*** Records to use Section Begins ***

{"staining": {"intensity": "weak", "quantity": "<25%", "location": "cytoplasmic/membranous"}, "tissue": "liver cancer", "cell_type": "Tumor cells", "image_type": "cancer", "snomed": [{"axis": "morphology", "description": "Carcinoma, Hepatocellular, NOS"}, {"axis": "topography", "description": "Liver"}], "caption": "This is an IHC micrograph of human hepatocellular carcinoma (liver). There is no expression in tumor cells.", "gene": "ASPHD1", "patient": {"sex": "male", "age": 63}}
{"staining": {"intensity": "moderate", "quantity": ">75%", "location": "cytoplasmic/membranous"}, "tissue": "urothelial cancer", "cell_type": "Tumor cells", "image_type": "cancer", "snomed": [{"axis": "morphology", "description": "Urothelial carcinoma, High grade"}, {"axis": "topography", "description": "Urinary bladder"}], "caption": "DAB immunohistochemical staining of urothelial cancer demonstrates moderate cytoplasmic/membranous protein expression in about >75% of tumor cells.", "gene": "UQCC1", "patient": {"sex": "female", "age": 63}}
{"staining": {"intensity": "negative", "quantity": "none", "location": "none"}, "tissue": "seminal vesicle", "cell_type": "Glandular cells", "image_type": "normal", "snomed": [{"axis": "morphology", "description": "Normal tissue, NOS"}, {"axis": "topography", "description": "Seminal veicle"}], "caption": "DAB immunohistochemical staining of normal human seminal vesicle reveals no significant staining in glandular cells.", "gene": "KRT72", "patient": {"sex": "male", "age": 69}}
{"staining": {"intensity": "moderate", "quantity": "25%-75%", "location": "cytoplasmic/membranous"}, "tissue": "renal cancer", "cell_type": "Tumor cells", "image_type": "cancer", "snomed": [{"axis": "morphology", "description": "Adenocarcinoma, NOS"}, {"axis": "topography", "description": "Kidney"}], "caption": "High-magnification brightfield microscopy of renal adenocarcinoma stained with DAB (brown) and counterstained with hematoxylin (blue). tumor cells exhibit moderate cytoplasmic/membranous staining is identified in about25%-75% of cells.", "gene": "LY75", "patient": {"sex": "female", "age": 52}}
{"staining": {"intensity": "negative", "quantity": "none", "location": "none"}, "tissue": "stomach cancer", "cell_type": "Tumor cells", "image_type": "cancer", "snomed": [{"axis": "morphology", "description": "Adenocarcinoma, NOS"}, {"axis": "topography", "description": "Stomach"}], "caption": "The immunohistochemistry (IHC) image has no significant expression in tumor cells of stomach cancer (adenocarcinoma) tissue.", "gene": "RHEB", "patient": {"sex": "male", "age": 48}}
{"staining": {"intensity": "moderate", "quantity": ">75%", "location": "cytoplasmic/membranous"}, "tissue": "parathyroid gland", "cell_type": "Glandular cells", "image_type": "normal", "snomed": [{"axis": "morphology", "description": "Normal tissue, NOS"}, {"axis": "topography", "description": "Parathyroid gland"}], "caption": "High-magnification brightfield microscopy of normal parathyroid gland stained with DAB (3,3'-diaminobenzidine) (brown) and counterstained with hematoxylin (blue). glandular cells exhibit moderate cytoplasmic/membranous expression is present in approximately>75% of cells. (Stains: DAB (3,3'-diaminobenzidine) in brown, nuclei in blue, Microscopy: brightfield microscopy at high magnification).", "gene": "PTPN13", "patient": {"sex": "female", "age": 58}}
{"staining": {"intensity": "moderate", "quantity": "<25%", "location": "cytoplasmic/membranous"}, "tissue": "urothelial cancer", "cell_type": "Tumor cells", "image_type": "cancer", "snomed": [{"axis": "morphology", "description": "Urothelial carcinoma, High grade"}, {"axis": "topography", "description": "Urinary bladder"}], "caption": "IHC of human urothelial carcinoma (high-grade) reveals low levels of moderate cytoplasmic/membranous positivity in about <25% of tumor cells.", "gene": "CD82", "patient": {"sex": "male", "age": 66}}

*** Records to use Section Ends ***

#### Requirement:
In the records above, some lines hold the word "Normal"; copy each such line.

#### Reply:
{"staining": {"intensity": "negative", "quantity": "none", "location": "none"}, "tissue": "seminal vesicle", "cell_type": "Glandular cells", "image_type": "normal", "snomed": [{"axis": "morphology", "description": "Normal tissue, NOS"}, {"axis": "topography", "description": "Seminal veicle"}], "caption": "DAB immunohistochemical staining of normal human seminal vesicle reveals no significant staining in glandular cells.", "gene": "KRT72", "patient": {"sex": "male", "age": 69}}
{"staining": {"intensity": "moderate", "quantity": ">75%", "location": "cytoplasmic/membranous"}, "tissue": "parathyroid gland", "cell_type": "Glandular cells", "image_type": "normal", "snomed": [{"axis": "morphology", "description": "Normal tissue, NOS"}, {"axis": "topography", "description": "Parathyroid gland"}], "caption": "High-magnification brightfield microscopy of normal parathyroid gland stained with DAB (3,3'-diaminobenzidine) (brown) and counterstained with hematoxylin (blue). glandular cells exhibit moderate cytoplasmic/membranous expression is present in approximately>75% of cells. (Stains: DAB (3,3'-diaminobenzidine) in brown, nuclei in blue, Microscopy: brightfield microscopy at high magnification).", "gene": "PTPN13", "patient": {"sex": "female", "age": 58}}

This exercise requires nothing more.